### [Extract to read]
Artificial intelligence, community-driven science, and seadragons
SeadragonSearch is a community-based research initiative with a mission to collect data about wild seadragon populations across Australia through underwater photography. Our project has partnered with the non-profit software developer Wild Me, using machine learning tools to identify seadragons in photos and track individual dragons over time.
Seadragons are beautiful, unique fish living exclusively along the southern coast of Australia. Researchers have compiled important data about seadragons over the years through electronic tagging, photo identification projects, and tissue sampling for genetic analysis. A new species (the ruby seadragon) was even discovered in 2015. However, we have yet to deeply understand aspects of seadragons’ lives that require long-term and widespread data collection. How long do seadragons live? How far are they capable of moving? How are their populations being impacted by changing ocean conditions? Seadragons’ coastal habitats are subject to pollution from land, habitat destruction from commercial fishing, and warming ocean temperatures, to name just a few human impacts. How resilient might seadragon populations be to the aggregate effects of such stressors?
Leafy and common seadragons depend on kelp beds and seagrass meadows for hunting and camouflage, and documented declines in these types of habitats across Australian waters in recent years have raised concerns about how seadragons will persist. Both common and leafy seadragons are slow swimmers and likely don’t move far within a small home range. Due to the lack of long-term, comprehensive data on seadragon populations, there is uncertainty around the extent to which they should be considered threatened, and how they should be strategically protected across their range.
SeadragonSearch shares the conservation goals of other seadragon monitoring projects, which have included electronic tagging and various versions of photo identification and matching. Because seadragons are so visually spectacular, scuba divers love to observe them and they are popular subjects with underwater photographers. Over the years, seadragon monitoring programs have collected photos from divers and used them to match individual seadragons from different encounter dates based on visual characteristics, such as face and body patterns or appendage shapes. The goal of our new initiative is to use machine learning to automate this type of matching, so that we can track more seadragons through their lifespans and across their distributions, efficiently gathering large volumes of data from all Australian states where seadragons occur. Automating the matching process with machine learning aims to increase the accuracy with which we can monitor seadragon populations in real time. To that end, our new initiative builds upon the Wildbook platform developed by the non-profit Wild Me, combining computer vision, machine learning, and community science to gather data on individual wild seadragons.
We plan to run SeadragonSearch for at least a decade, and in that time continue to work in partnership with Wild Me to determine how ongoing innovations in artificial intelligence tools can be applied to seadragon research, including future machine and deep learning applications. SeadragonSearch is a collaborative effort between marine biologists, software engineers, and underwater photographers, and we’re excited to see what we can discover in the coming years about seadragon populations and how to best protect both the dragons and their incredibly biodiverse habitats.

### [Using the information]
(a) In the seadragon text, which non-profit software developer is SeadragonSearch partnered with?
(b) Repeat the seadragon text from "Leafy and common" to "across their range.".

### [Entries supplied]
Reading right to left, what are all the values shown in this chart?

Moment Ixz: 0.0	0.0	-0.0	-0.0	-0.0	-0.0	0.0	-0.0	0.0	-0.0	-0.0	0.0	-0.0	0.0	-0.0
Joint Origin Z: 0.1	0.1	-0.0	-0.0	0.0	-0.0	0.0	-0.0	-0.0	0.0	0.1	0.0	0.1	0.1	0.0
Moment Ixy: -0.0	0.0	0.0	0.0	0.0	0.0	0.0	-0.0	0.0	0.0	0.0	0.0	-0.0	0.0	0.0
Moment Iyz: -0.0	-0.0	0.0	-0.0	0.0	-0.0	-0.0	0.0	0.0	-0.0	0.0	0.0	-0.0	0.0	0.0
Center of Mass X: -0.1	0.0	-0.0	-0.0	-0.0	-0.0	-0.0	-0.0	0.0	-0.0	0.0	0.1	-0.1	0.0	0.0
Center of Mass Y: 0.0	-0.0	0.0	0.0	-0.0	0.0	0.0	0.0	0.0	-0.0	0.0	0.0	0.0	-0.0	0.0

### [Answer set]
(a) Wild Me

(b)
Leafy and common seadragons depend on kelp beds and seagrass meadows for hunting and camouflage, and documented declines in these types of habitats across Australian waters in recent years have raised concerns about how seadragons will persist. Both common and leafy seadragons are slow swimmers and likely don’t move far within a small home range. Due to the lack of long-term, comprehensive data on seadragon populations, there is uncertainty around the extent to which they should be considered threatened, and how they should be strategically protected across their range.